» **Task to carry out**
Where a picture appears, omit it; repeat everything else in the records exactly.

» **Information supplied**
────────────────────
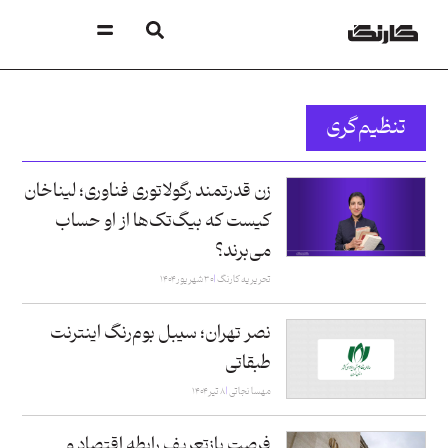
تنظیم‌گری
زن قدرتمند رگولاتوری فناوری؛ لیناخان
کیست که بیگ‌تک‌ها از او حساب
می‌برند؟
تحریریه کارنگ
۳۰ شهریور ۱۴۰۴
نصر تهران؛ سیبل بوم‌رنگ اینترنت
طبقاتی
مهسا نجاتی
۸ تیر ۱۴۰۴
فرصت بازتعریف رابطه اقتصاد و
────────────────────
» **Answer to this task**
تنظیم‌گری
زن قدرتمند رگولاتوری فناوری؛ لیناخان
کیست که بیگ‌تک‌ها از او حساب
می‌برند؟
تحریریه کارنگ
۳۰ شهریور ۱۴۰۴
نصر تهران؛ سیبل بوم‌رنگ اینترنت
طبقاتی
مهسا نجاتی
۸ تیر ۱۴۰۴
فرصت بازتعریف رابطه اقتصاد و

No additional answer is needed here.